Now the question is whether political newcomer Vance McAllister can do it again, by defeating state Sen. Neil Riser in the runoff for the Congressional District 5 special election on Nov. 16. Chances are the same dynamics that led to his upset second-place showing in the general election will keep him out of the office.
McAllister won a runoff spot because in a general election field of 14, in an election that was standalone for many voters, he mobilized two constituencies large enough to get him over the 15 percent of the vote needed to capture it. One was the anti-politician crowd, especially incensed at the big spending that hallmarks the Pres. Barack Obama Administration that Congress (with too little Republican resistance to stop) continues to endorse, who looked for a credible non-politician to back. The other was people less reliably interested in politics but turned on by his affiliation with the family that stars in the reality television show Duck Dynasty, differentiating him from the other reliably conservative Republicans like Riser in the race. By apparently plowing hundreds of thousands of dollars of his own funds into the contest, much in the last week, he made himself visible enough to have those kinds of voters activated or aware he was out there.

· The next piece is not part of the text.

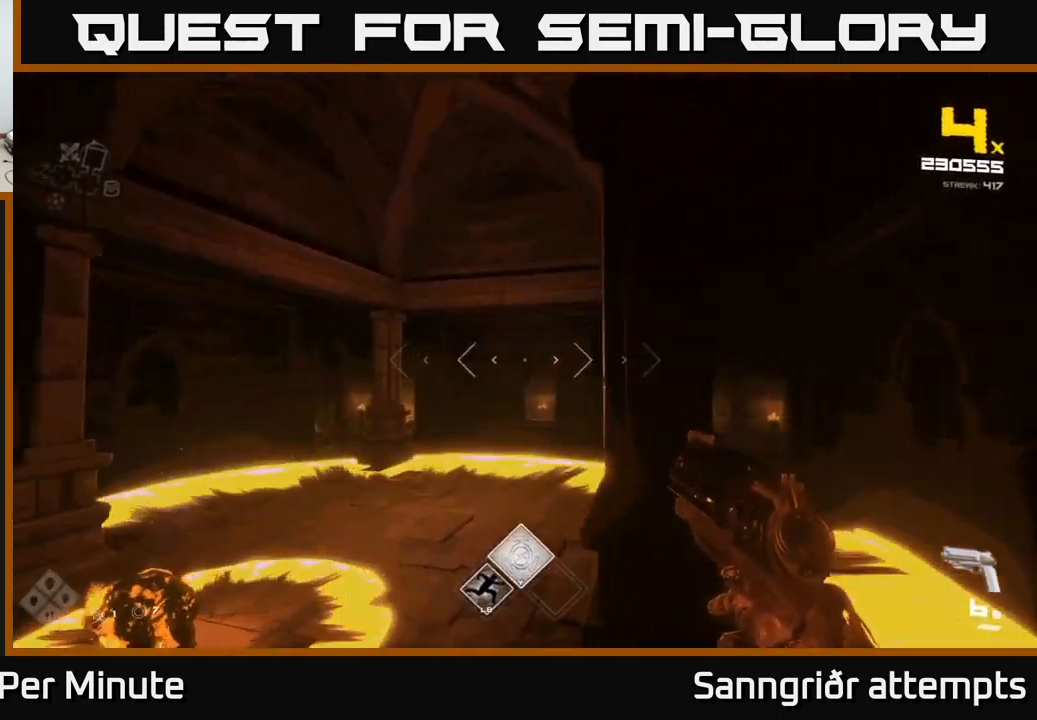
{"buttons": [], "left_stick": "up", "right_stick": "left", "events": [[100, "A", "up"], [117, "left_stick", "right"], [233, "right_stick", "down-left"], [267, "left_stick", "up-right"], [367, "left_stick", "up"], [500, "right_stick", "left"]]}
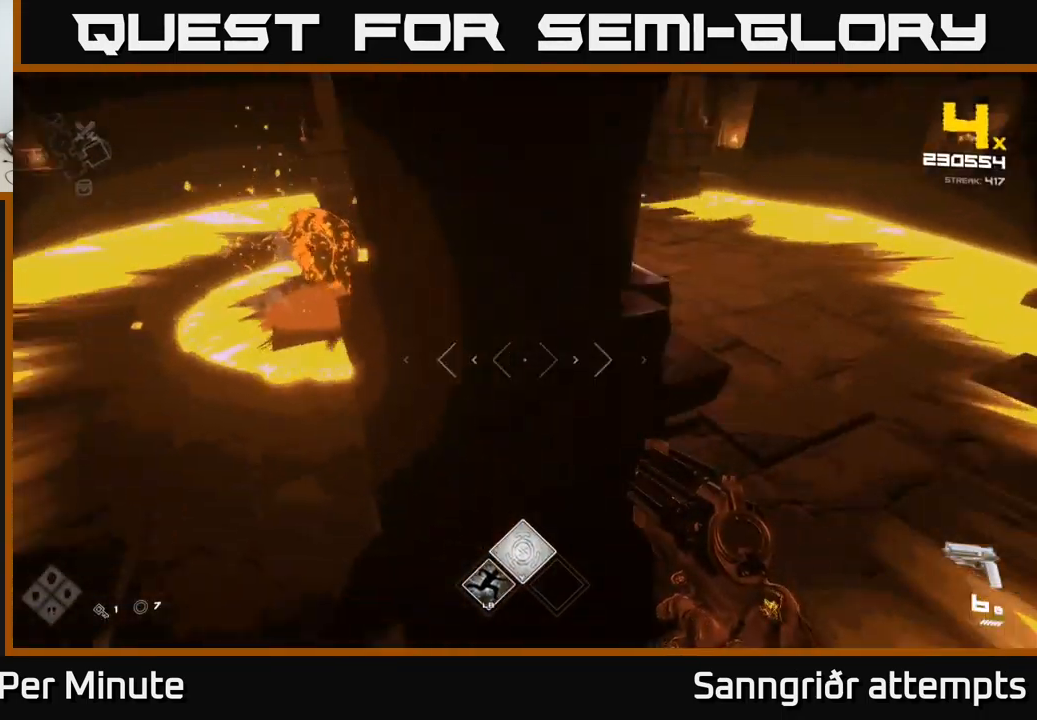
{"buttons": ["R1"], "left_stick": "down-right", "right_stick": "left", "events": [[50, "left_stick", "right"], [100, "R1", "down"], [250, "R1", "up"], [400, "left_stick", "down-right"], [500, "R1", "down"]]}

But the lightning is unlikely to strike twice given the nature of the election will be different. He will have nearly triple his vote proportion, with a limited base on which to expand. Other Republicans in the race tried to position themselves as Washington outsiders, but they only got about 20 percent of the vote. Some may gravitate to McAllister, but others went with the other pair of candidates because they preferred more experience and their issue preferences. Many of them will sit it out or side with Riser. And it’s not likely that significantly more casual voters can be mobilized using the celebrity factor than were there for the general election.

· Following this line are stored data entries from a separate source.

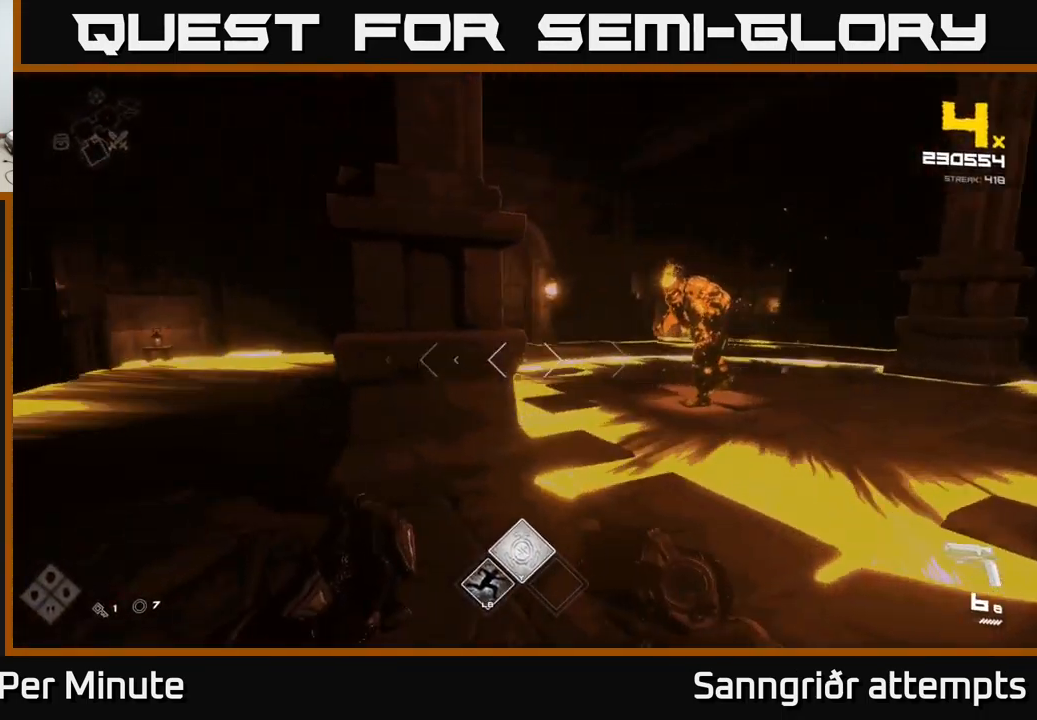
{"buttons": ["A"], "left_stick": "up-right", "right_stick": "center", "events": [[67, "right_stick", "center"], [117, "R1", "up"], [417, "A", "down"], [417, "left_stick", "up-right"]]}
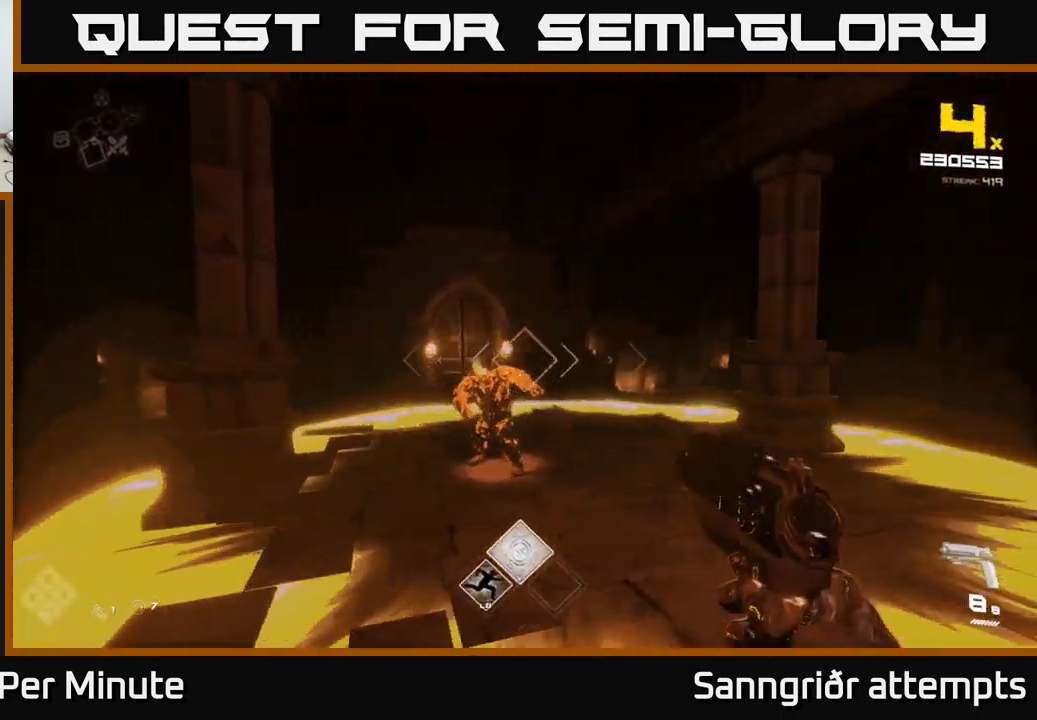
{"buttons": [], "left_stick": "up", "right_stick": "down-left", "events": [[33, "A", "up"], [117, "left_stick", "center"], [200, "A", "down"], [267, "left_stick", "up-right"], [317, "A", "up"], [417, "right_stick", "down-left"], [434, "left_stick", "up"]]}
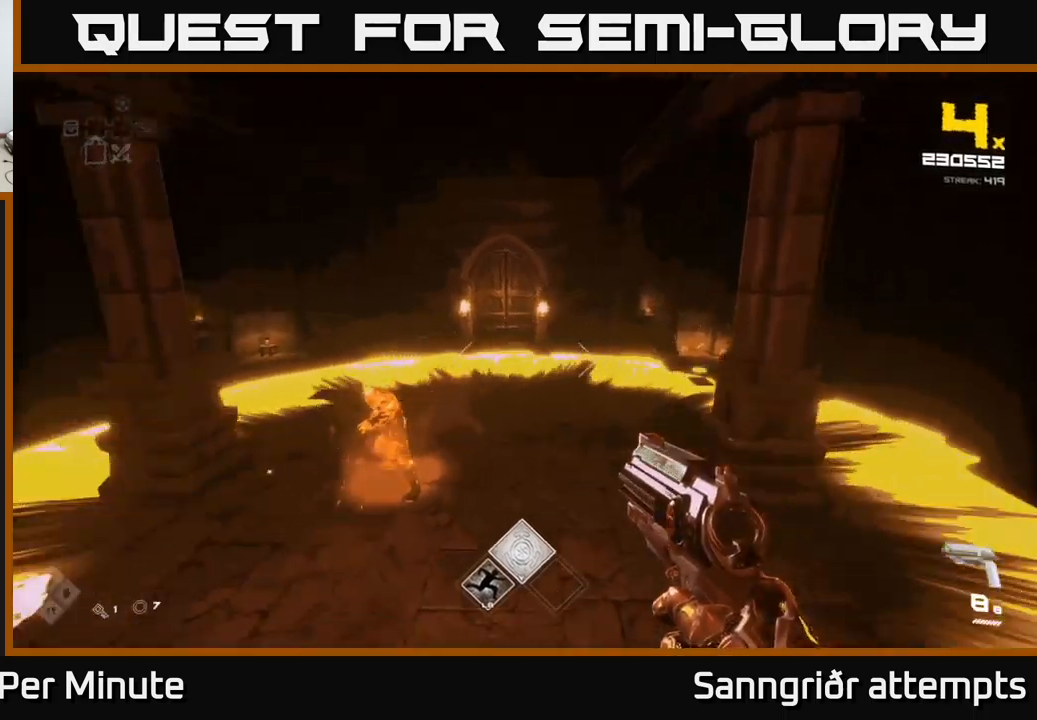
{"buttons": ["R2"], "left_stick": "left", "right_stick": "center", "events": [[50, "left_stick", "up-left"], [117, "right_stick", "center"], [167, "left_stick", "left"], [317, "right_stick", "up-left"], [450, "R2", "down"], [467, "right_stick", "center"]]}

That’s not so bad because turnout, just above 21 percent in that election, probably will dip below that for the runoff where there is nothing else on the ballot and some people disgruntled that their favored candidate didn’t make it who prefer neither Riser nor McAllister, Republicans who scarcely differ on issue preferences, will sit it out. That will be true especially among black Democrats, who appear to have comprised about 20 percent of the electorate and most of whom who voted for either of the two black candidates in the race. Not many of this group will feel like voting for either very conservative candidate.

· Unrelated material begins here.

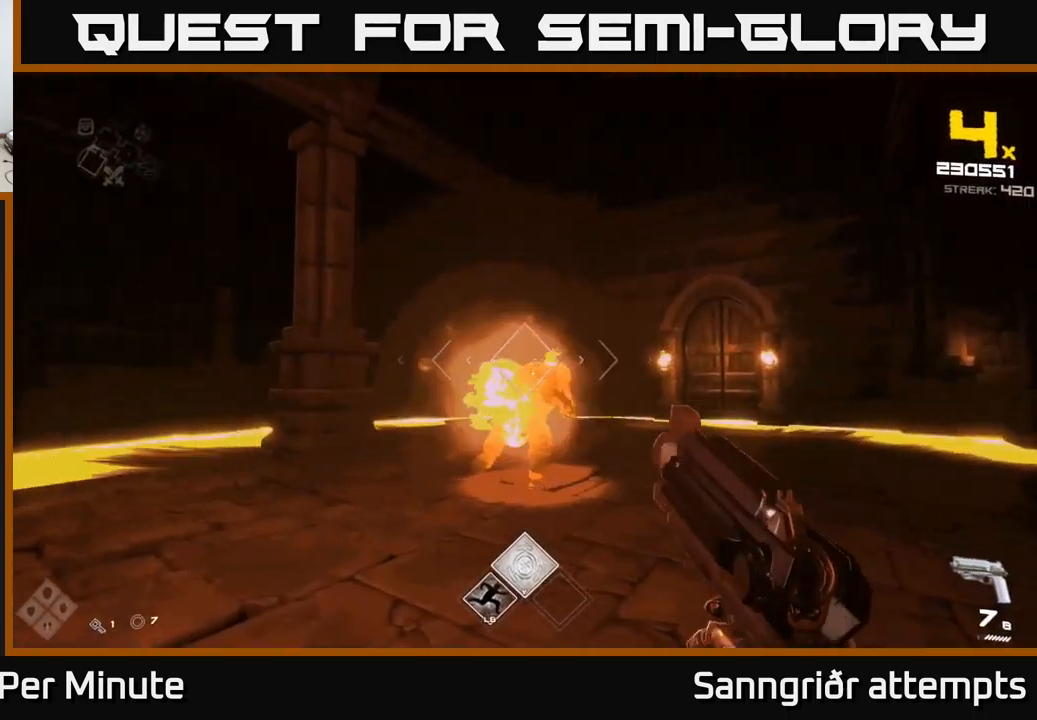
{"buttons": [], "left_stick": "center", "right_stick": "up-right", "events": [[50, "R2", "up"], [117, "right_stick", "right"], [217, "R2", "down"], [250, "right_stick", "center"], [300, "R2", "up"], [400, "left_stick", "center"], [450, "right_stick", "up-right"]]}
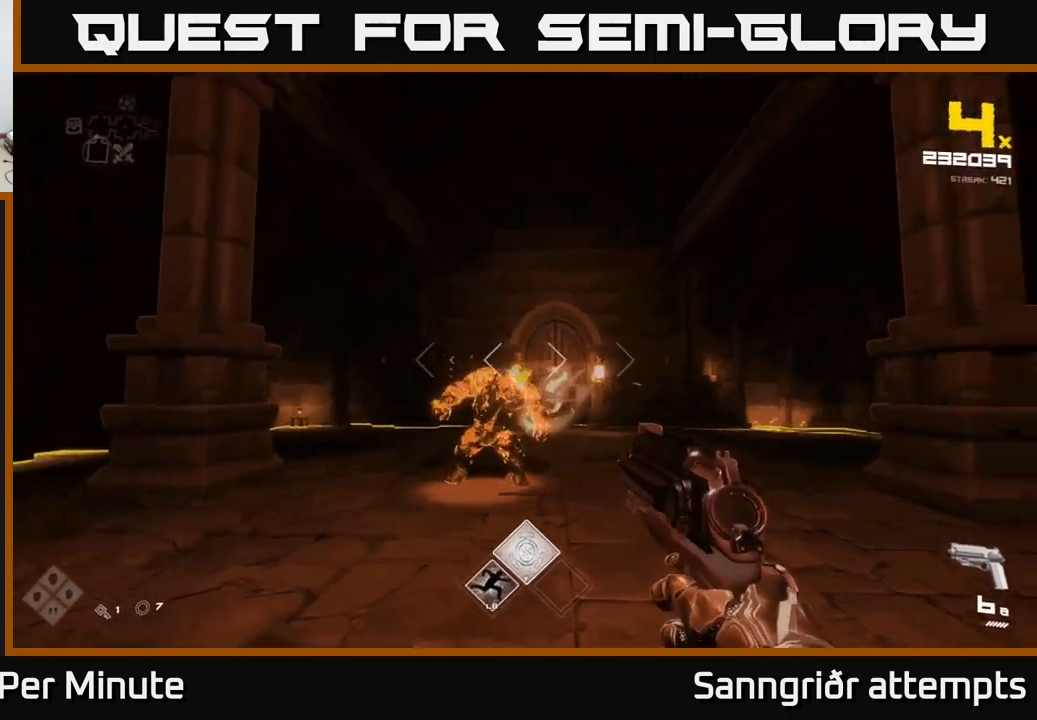
{"buttons": [], "left_stick": "center", "right_stick": "center", "events": [[34, "R2", "down"], [34, "left_stick", "left"], [34, "right_stick", "center"], [150, "R2", "up"], [167, "left_stick", "center"], [317, "right_stick", "down-right"], [334, "left_stick", "down-left"], [367, "right_stick", "center"], [400, "R2", "down"], [434, "left_stick", "center"], [484, "R2", "up"]]}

That is bad for McAllister, because he’s the one behind by 14 points from the start. If you remove half of the other Republicans’ votes and half of the black vote (assuming those that do vote split them), the electorate has shrunk by a quarter, meaning that of the remaining 80,000 or so, Riser already has over 40 percent of them, and needs just 9,000 or so more to win, while McAllister would need 24,000. Splitting half of these votes gives Riser that margin. And this 17 percent turnout is an optimistic scenario: if it falls to 15, then Riser needs only about 3,000, so he could lose four of five of these votes and still pull it out. And Riser has the campaign resources to collect these figures.
So while it’s a fascinating story, chances are it ends here for McAllister, and what many suspected the contest would turn out to be, Riser’s coronation, looks quite likely.